Happy 2.0

I've come to learn that the key to happiness as a mother is learning to roll with the punches. Sounds easy, right? Clearly you don't know me very well.

For the first thirty-some-odd years of my life, I lived squarely in the realm of black and white. I like straight lines, military corners, right-and-wrong answers. As I've grown older, and perhaps a tad bit wiser, I'm learning to embrace the gray. And parenting, my friends, is ALL about the gray.

It would be GREAT if there were some handy-dandy notebook that popped out with your kid (right before the placenta maybe, so the doctor doesn't accidentally leave it all up in there), giving you simple step-by-step instructions on how to raise a happy, healthy, well-adjusted child. The rules would be uniform, one-size-fits-all. A simple cause-effect equation to good kids, happy families.

The problem, I've come to find, is that children are actually people and not clock radios (although mine wake me each morning like clockwork!). While they may all come with mostly the same parts, each are wired differently. They respond differently to uniform stimulus. Their moods, reactions and general demeanor can vary wildly from day-to-day (often moment-to-moment).

I've written about treating my kids like little employees - using the skills that have made me successful in the corporate realm to drive parenting success. The challenge with this approach (although it seemed utterly BRILLIANT at the time), is that it espouses the children-as-tiny-adults theory. That clear guidelines, timelines, consequences and repercussions will result in performance. The problem is that kids are not simply little adults. Their emotional intelligence and cognitive wiring are works-in-progress, and as parents it is our ultimate job to shepherd them through that development. This takes patience, empathy and a great deal of coffee (sometimes vodka...).

So, I have a new theory of parenting success. I will pick my battles. I will focus on the things that matter most and let the chips fall where they may for the other details. I used to agonize so much over developing the perfect approach to feeding, teaching, bathing and entertaining my kids that I often focused more on the schedule than actually enjoying my family. I was doing, not being. Treating parenthood as a never-ending to-do list, and missing the way that my boys interact like those old cranky guys up in the balcony on The Muppet Show. How Victor's smile lights up the room as soon as he wakes in the morning (very, very early in the morning...). How Angel can read the emotion of a room intuitively, and does his best to break up any tension with a joke or well-timed fart. How their eyes light up every time I walk into a room. How the word "Mommy!" at the end of an impossible day can be most beautiful sound in the world.

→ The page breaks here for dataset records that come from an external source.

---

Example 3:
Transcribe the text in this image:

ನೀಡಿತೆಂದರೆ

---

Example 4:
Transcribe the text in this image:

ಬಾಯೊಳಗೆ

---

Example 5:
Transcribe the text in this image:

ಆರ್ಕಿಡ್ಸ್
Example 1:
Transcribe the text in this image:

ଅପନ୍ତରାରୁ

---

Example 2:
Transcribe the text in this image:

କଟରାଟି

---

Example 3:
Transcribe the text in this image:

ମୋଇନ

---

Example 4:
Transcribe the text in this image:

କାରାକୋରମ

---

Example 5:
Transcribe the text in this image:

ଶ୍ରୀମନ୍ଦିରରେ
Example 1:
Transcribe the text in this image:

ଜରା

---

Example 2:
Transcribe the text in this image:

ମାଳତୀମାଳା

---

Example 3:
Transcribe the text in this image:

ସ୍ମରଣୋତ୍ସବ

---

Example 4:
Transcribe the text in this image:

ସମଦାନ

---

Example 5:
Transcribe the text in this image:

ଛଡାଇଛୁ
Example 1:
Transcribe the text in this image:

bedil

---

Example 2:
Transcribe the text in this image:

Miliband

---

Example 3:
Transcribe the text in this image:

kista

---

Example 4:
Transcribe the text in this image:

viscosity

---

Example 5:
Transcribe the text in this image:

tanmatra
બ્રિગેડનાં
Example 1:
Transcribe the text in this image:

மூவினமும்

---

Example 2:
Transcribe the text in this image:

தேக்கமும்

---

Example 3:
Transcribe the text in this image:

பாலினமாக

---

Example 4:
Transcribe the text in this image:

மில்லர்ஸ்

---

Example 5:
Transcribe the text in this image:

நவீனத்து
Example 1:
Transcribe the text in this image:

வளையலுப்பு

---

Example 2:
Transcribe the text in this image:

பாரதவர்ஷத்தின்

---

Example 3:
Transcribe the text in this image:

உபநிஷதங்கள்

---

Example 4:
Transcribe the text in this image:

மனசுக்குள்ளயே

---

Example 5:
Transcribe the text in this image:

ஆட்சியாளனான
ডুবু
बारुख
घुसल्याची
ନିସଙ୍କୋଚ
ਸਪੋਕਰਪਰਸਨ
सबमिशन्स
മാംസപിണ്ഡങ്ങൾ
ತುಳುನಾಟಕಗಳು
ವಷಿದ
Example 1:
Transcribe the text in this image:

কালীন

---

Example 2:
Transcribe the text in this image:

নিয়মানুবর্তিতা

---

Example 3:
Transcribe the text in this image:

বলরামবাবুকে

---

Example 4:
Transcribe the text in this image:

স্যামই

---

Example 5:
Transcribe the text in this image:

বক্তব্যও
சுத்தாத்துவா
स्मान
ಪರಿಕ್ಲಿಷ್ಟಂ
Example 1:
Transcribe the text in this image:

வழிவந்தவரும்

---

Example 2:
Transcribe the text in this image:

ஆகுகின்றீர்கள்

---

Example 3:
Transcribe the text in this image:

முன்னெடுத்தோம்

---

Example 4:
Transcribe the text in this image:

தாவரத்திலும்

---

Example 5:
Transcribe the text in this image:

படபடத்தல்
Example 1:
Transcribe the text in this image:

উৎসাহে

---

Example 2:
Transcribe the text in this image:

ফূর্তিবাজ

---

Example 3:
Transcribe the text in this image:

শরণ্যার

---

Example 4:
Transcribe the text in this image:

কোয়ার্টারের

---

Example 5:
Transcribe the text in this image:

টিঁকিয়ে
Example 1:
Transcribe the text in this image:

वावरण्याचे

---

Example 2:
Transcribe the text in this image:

The BadAssMama is learning to live, love and laugh in the gray. I am better for it, and I know that my family is happier because of it.

And so am I...
April @ The 21st Century Housewife said...

Love this post! Kids are definitely not little adults, although it took me a while to realise it too. Schedules never worked for me either. I agree, when it comes to raising kids, grey is definitely the way to go - it's so much more fun! And it works too - my kid is 18, and he's turned out fine :)

Team Suzanne said...

Well, I've heard several times now that gray is the new black, so maybe you're right back where you started? I don't think so, though. I agree that learning to let go of the small stuff, control less and live more--is the key.

I've often guessed that this is the key advantage of very large families. If you've got four or more kids--you no longer have a choice (I would guess) about whether to organize this or control that. You're outnumbered, it's chaos, and you just hold on for dear life. With only two kids, it's possible to control a lot, so I still try, even though a lot of stuff is probably best just left to chaos.

Sometimes choices confine us--and there would be some relief in losing the option to control. A faster route to where you're trying to get.